_WHAT THE TASK REQUIRES_
Search the entries below for the word "right", then copy each line in which it is found.

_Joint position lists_
>>
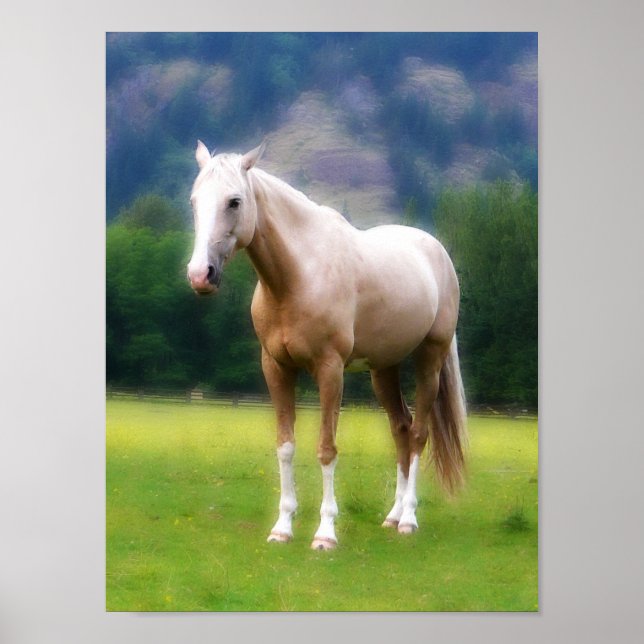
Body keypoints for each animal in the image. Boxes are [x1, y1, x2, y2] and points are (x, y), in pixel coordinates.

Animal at [187, 140, 467, 550]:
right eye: (194, 201)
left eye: (234, 201)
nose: (200, 275)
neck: (298, 276)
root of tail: (438, 253)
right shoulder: (276, 368)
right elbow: (286, 446)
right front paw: (282, 527)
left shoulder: (330, 370)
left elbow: (326, 449)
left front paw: (325, 533)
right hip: (384, 369)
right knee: (400, 430)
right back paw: (393, 514)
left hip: (429, 359)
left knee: (418, 434)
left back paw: (408, 520)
<<
_EXERCISE SOLUTION_
right eye: (194, 201)
right shoulder: (276, 368)
right elbow: (286, 446)
right front paw: (282, 527)
right hip: (384, 369)
right knee: (400, 430)
right back paw: (393, 514)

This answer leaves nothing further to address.